3
votes

In a typical CNN, a conv layer will have Y filters of size NxM, and thus it has N x M x Y trainable parameters (not including bias).

Accordingly, in the following simple keras model, I expect the second conv layer to have 16 kernels of size (7x7), and thus kernel weights of size (7x7x16). Why then are its weights actually size (7x7x8x16)?

I understand the mechanics of what is happening: the Conv2D layers are actually doing a 3D convolution, treating the output maps of the previous layer as channels. It has 16 3D kernels of size(7x7x8). What I don't understand is:

  • why this is Keras's default behavior?
  • how do I get a "traditional" convolutional layer without dropping down into the low-level API (avoiding that is my reason for using Keras in the first place)?

_

from keras.models import Sequential
from keras.layers import InputLayer, Conv2D

model = Sequential([
    InputLayer((101, 101, 1)),
    Conv2D(8, (11, 11)),
    Conv2D(16, (7, 7))
])
model.weights
2

2 Answers

4
votes

Q1:and thus kernel weights of size (7x7x16). Why then are its weights actually size (7x7x8x16)?

No, the kernel weights is not the size(7x7x16).

from cs231n:

Example 2. Suppose an input volume had size [16x16x20]. Then using an example receptive field size of 3x3, every neuron in the Conv Layer would now have a total of 3*3*20 = 180 connections to the input volume. Notice that, again, the connectivity is local in space (e.g. 3x3), but full along the input depth (20).

Be careful the 'every'.

In your model, 7x7 is your single filter size, and it will connect to previous conv layer, so the parameters on a single filter is 7x7x8, and you have 16, so the total parameters is 7x7x8x16

Q2:why this is Keras's default behavior?

See Q1.

2
votes

In the typical jargon, when someone refers to a conv layer with N kernels of size (x, y), it is implied that the kernels actually have size (x, y, z), where z is the depth of the input volume to that layer.

Imagine what happens when the input image to the network has R, G, and B channels: each of the initial kernels itself has 3 channels. Subsequent layers are the same, treating the input volume as a multi-channel image, where the channels are now maps of some other feature.

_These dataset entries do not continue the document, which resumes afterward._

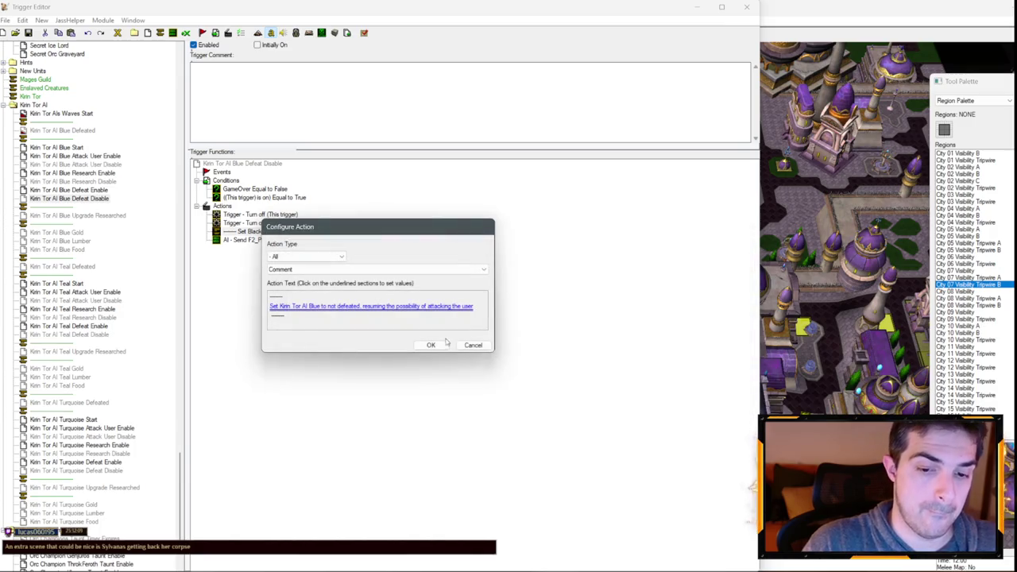
pyautogui.click(445, 342)
# - Replace Blackrock with Kirin Tor in the Blue Defeat Enable comment
pyautogui.click(84, 190)
pyautogui.doubleClick(332, 232)
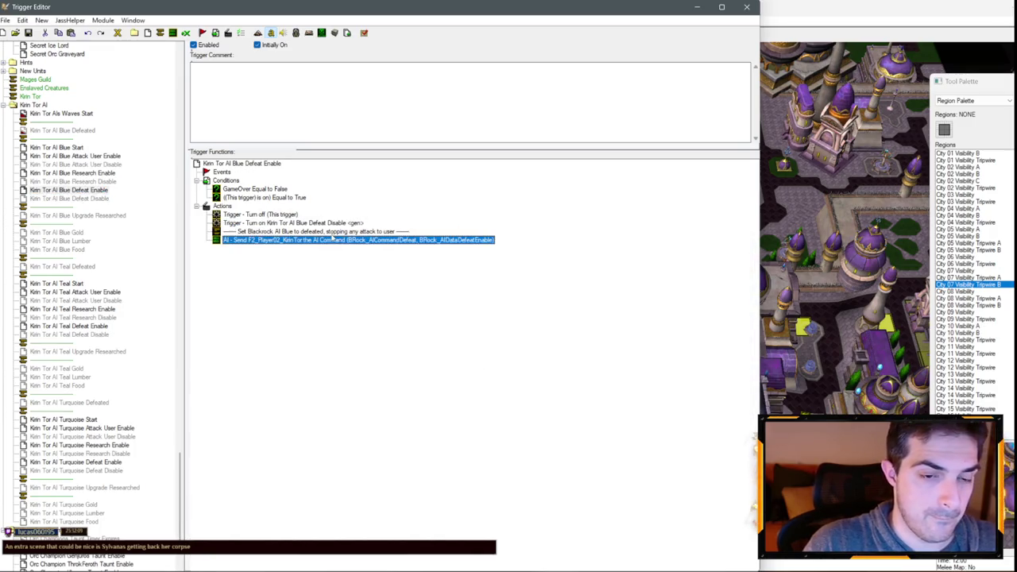
pyautogui.click(327, 295)
pyautogui.moveTo(336, 257); pyautogui.dragTo(356, 258)
pyautogui.write('Kirin Tor')
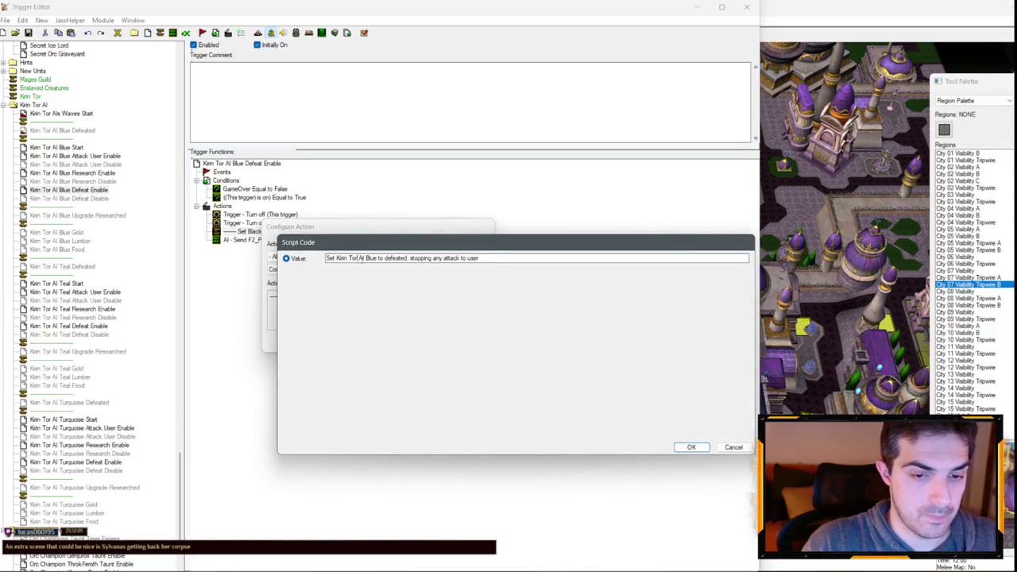
pyautogui.press('Return')
pyautogui.press('Return')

The motion of that 3D kernel as it "sweeps" across the input is only 2D, so it is still referred to as a 2D convolution, and the output of that convolution is a 2D feature map.

Edit:

I found a good quote about this in a recent paper, https://arxiv.org/pdf/1809.02601v1.pdf

"In a convolutional layer, the input feature map X is a W1 × H1 × D1 cube, with W1, H1 and D1 indicating its width, height and depth (also referred to as the number of channels), respectively. The output feature map, similarly, is a cube Z with W2 × H2 × D2 entries. The convolution Z = f(X) is parameterized by D2 convolutional kernels, each of which is a S × S × D1 cube."